==== PAGE ====

In 1769 the Cabildo, who appointed judges of a general jurisdiction, following Spanish judicial custom, replaced the Superior Council.
From 1803 to 1804, Governor C. C. Claiborne was vested with the power of the Court of the last resort in both civil and criminal matters.
In 1804, the United States Congress created the Superior Court, of general jurisdiction.
Shortly thereafter the Legislative Council established courts with criminal jurisdiction and jury trials, replacing Governor Claiborne’s judicial authority.
In 1812, Louisiana became a state and adopted a Constitution, which created a Supreme Court, the only appellate court in the state, its jurisdiction being limited to civil appeals.
The Constitution of 1845 gave the Supreme Court appellate jurisdiction in criminal and civil cases.
Prior to 1879, there were no intermediate appellate courts in Louisiana.
Courts of appeal were created by the Constitution of 1879 in order to mitigate docket congestion and delay in the Louisiana Supreme Court.
The Constitution of 1879 created six courts of appeal, one of which was designated the Court of Appeal for the parish of Orleans, that presided over civil cases only.
The rest if the state was divided into five circuits, numbered from one to five, with a Court of Appeal created for each.
The Orleans Courts of Appeal’s jurisdiction was limited both geographical and by jurisdictional amount.
The court heard appeals from the lower courts in Orleans Parish, with a further limitation that civil and probate cases heard by the court were confined to those
involving matters in dispute valued at greater than $200 but equal to or less than exactly $1000. An additional clause provided that “Said appeals shall be upon questions
of law alone in all cases involving less than five hundred dollars, exclusive of interest, and upon the law and the facts in other cases.”
The right to review de novo factual issues was based on the civil law method from France and Spain.

====

→ EXERCISES
#1 In the rows, rename "locality" to "location" throughout the part that opens with the line containing "family: Athyriaceae" and closes with the line containing "genus: Tillandsia", and give that part back with nothing else changed.
#2 Write what comes next in the account of Louisiana's courts, picking up after its final sentence.

==== RECORDS TO PROCESS ====

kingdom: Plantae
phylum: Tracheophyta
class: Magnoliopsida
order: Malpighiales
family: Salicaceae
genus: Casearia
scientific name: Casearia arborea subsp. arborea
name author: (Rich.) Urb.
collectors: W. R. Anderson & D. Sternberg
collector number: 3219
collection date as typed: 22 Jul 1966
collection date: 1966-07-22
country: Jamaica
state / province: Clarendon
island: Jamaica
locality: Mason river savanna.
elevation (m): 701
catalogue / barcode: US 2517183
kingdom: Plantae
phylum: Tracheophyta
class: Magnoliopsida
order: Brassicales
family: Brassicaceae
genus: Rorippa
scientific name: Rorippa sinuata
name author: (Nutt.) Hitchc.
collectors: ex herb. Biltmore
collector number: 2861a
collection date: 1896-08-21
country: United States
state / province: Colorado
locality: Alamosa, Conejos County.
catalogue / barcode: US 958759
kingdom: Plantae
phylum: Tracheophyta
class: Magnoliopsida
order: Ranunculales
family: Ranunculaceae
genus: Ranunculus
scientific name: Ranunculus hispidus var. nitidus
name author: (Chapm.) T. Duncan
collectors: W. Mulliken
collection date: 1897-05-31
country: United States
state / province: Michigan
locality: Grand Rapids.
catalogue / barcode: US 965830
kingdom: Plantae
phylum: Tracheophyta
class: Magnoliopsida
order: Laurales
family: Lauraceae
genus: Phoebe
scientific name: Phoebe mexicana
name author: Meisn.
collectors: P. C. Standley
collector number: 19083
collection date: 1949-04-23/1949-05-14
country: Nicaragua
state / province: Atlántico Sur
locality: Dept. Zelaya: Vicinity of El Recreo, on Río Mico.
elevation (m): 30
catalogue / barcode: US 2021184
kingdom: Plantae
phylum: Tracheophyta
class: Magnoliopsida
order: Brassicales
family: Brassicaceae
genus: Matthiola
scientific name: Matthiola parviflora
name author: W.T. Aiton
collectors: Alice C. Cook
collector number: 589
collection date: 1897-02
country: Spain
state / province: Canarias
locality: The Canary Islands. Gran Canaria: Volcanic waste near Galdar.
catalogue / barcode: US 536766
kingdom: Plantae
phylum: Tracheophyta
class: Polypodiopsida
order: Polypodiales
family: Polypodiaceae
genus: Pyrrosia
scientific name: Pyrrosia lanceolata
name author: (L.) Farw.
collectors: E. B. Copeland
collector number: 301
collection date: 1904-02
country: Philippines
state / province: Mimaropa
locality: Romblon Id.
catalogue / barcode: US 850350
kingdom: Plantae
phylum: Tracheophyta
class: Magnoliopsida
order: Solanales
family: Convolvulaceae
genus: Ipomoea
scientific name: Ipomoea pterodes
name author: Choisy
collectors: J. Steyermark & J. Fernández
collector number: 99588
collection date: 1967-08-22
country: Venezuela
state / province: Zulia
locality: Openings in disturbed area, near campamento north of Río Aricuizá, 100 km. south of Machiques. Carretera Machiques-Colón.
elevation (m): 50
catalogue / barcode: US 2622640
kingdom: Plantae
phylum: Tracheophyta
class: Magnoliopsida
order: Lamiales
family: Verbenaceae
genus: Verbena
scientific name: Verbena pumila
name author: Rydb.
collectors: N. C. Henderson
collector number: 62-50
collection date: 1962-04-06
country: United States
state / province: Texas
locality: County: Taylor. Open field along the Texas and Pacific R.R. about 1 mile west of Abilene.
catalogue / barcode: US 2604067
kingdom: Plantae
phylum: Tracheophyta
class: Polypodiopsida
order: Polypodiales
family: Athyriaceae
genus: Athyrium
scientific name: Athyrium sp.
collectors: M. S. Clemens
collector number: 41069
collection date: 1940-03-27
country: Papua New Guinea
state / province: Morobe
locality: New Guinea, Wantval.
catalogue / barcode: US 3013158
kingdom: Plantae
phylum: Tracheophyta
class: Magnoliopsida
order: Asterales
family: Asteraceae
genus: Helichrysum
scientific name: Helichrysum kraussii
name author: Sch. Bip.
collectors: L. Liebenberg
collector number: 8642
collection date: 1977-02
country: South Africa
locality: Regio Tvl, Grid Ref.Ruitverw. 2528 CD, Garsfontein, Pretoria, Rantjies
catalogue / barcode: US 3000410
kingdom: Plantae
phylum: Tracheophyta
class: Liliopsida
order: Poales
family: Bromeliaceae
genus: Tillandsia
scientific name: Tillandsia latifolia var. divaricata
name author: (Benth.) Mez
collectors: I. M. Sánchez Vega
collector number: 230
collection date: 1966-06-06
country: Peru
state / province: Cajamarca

====

→ TASK RESPONSES
#1
family: Athyriaceae
genus: Athyrium
scientific name: Athyrium sp.
collectors: M. S. Clemens
collector number: 41069
collection date: 1940-03-27
country: Papua New Guinea
state / province: Morobe
location: New Guinea, Wantval.
catalogue / barcode: US 3013158
kingdom: Plantae
phylum: Tracheophyta
class: Magnoliopsida
order: Asterales
family: Asteraceae
genus: Helichrysum
scientific name: Helichrysum kraussii
name author: Sch. Bip.
collectors: L. Liebenberg
collector number: 8642
collection date: 1977-02
country: South Africa
location: Regio Tvl, Grid Ref.Ruitverw. 2528 CD, Garsfontein, Pretoria, Rantjies
catalogue / barcode: US 3000410
kingdom: Plantae
phylum: Tracheophyta
class: Liliopsida
order: Poales
family: Bromeliaceae
genus: Tillandsia

#2
Judges of the Orleans Court of Appeal were elected by the two houses of the General Assembly in joint session until 1898.
The small jurisdictional amount requirement proved limited in practice. Therefore, the Louisiana legislature in 1884 amended the jurisdictional amount to allow
appeals in cases involving matters in dispute valued at at least $100, but equal to or less that $2000.
Judicial staffing and procedures of the original court were unusual. Initially, the Court of Appeal for the Parish of Orleans was comprised of two judges.
When both judges agreed their decision was a final judgment. However, when the judges disagreed, the judgment of the lower court was affirmed.
Because this procedure was obviously unsatisfactory, an amendment to the 1884 Constitution was passed, providing that when two judges disagreed,
they were required to select and appoint a lawyer, who possessed the qualifications for a judge of the Court of Appeal to act as the third judgment and resolve the conflict.
Subsequently, approval by two judges became a final judgment.
Eventually, it became apparent that the territorial and jurisdictional limitations in the Court of Appeal were inefficient and expensive to operate.
The Constitution of 1898 enlarged the Court of Appeal for the Parish of Orleans to three judges, who would be elected by voters within the circuit,
and increased the geographical jurisdiction to include civil appeals from the Parishes of Jefferson, St. Charles, Plaquemines, and St. Bernard, in addition to those
from the Parish of Orleans. The Constitution also provided for civil appellate jurisdiction over the City Court of New Orleans
and that all such appeals “Shall be tried de novo, and the judges of the Court of Appeal may provide rules that one or more of the judges shall try such cases,
which they shall be authorized to decide immediately after trial, and without written opinion.” The procedure of a de novo,
single judge trial, for small claims, was quintessentially European.
In 1906, the Court’s territorial jurisdiction was further expanded to include the Parishes of St. James and St. John the Baptist,
a total of 7 parishes.
The Constitution of 1921 implemented significant changes to expand the jurisdiction of the Courts of Appeal. The judges were elected to twelve-year terms of office.
Jurisdiction was extended to all civil appeals for damages for injuries or death, regardless of the amount in dispute, as well as all suits for worker’s
compensation under any State of Federal Compensation Act.
Prior to this time most of these appeals were direct to the Louisiana Supreme Court because of jurisdictional amount.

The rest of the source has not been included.